> YOUR TASK:
Scan the entries for lines containing the string "Hepatocellular". Reply with how many there are, and nothing else.

-- -- --

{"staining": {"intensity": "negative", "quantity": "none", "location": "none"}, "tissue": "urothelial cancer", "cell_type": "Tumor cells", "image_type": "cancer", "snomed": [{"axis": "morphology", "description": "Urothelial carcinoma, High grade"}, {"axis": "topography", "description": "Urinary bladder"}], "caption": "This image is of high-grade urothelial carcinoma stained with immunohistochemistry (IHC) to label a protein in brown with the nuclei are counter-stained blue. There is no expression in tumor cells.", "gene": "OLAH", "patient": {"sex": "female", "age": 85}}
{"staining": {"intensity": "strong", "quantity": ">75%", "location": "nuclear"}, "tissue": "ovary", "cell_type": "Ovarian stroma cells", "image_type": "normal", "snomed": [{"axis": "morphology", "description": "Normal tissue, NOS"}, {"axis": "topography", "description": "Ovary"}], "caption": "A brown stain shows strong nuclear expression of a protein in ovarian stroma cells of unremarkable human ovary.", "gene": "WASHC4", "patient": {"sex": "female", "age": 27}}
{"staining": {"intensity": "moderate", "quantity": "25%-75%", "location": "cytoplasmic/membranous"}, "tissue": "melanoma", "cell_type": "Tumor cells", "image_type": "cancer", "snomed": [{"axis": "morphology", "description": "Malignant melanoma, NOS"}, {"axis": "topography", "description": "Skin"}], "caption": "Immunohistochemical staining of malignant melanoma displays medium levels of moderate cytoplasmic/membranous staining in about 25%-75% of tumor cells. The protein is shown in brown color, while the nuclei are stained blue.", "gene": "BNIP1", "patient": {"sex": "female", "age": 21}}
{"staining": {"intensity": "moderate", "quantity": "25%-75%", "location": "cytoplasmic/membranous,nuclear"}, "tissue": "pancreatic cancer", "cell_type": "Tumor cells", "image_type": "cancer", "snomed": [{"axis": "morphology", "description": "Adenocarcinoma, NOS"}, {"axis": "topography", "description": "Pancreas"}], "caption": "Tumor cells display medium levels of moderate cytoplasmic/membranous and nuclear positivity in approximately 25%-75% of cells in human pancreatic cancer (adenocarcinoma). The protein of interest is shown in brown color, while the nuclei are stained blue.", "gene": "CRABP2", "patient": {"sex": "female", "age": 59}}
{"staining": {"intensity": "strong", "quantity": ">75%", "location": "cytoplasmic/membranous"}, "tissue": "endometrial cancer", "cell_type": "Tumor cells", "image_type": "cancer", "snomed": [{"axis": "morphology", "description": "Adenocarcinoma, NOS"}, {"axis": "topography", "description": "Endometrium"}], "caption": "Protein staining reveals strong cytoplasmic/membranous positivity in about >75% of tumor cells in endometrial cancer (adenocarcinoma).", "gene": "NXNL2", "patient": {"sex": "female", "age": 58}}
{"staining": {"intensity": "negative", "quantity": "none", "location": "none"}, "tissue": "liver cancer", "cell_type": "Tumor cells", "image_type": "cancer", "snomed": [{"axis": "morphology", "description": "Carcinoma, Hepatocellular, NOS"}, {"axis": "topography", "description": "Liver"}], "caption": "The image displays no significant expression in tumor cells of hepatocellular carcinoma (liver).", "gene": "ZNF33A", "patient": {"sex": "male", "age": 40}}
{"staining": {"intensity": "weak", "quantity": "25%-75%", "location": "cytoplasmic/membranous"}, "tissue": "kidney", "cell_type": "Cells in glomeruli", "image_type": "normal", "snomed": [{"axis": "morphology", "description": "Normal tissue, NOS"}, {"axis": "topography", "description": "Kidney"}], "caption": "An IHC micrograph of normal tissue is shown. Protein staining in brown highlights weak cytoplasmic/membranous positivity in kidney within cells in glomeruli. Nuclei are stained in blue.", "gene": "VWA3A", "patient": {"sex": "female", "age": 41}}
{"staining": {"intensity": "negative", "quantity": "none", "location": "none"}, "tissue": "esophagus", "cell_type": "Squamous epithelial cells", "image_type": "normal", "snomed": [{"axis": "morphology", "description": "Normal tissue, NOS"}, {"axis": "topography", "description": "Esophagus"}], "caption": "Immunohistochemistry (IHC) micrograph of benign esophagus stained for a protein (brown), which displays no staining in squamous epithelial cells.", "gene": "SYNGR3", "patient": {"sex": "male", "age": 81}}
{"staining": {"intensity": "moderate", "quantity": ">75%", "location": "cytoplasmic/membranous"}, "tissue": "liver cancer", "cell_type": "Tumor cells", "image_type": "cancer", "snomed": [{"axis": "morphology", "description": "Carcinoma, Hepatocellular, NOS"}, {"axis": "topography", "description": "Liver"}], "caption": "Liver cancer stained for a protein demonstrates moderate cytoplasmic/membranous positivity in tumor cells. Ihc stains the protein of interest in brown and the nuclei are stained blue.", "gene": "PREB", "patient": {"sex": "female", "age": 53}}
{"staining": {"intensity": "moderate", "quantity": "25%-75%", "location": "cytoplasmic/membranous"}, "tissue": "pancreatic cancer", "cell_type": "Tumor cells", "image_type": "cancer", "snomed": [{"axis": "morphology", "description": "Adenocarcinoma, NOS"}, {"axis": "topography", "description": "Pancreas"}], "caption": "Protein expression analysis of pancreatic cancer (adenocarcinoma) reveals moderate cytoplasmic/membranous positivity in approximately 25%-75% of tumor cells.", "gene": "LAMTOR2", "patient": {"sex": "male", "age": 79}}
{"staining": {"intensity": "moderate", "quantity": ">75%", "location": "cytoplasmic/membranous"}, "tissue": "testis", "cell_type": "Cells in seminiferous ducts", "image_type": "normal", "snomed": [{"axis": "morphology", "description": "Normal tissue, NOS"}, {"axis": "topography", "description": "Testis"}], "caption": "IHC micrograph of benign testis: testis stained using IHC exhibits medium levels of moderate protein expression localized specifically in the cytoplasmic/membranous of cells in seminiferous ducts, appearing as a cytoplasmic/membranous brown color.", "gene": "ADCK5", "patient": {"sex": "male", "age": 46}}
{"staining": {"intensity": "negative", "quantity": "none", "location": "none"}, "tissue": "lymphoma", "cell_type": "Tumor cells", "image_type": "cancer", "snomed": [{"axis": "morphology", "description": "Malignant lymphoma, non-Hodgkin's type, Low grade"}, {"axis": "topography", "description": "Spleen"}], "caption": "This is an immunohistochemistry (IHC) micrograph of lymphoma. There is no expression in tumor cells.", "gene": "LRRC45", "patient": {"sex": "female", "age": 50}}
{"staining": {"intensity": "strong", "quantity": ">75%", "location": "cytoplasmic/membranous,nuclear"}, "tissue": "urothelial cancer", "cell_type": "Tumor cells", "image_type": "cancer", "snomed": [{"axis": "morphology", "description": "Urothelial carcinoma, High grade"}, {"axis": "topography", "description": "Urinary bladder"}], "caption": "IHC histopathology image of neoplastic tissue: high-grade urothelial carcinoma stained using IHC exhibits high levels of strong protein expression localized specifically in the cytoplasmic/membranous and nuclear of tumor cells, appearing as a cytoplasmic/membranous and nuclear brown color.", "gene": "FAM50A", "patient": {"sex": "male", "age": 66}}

-- -- --

> TASK SOLUTION:
2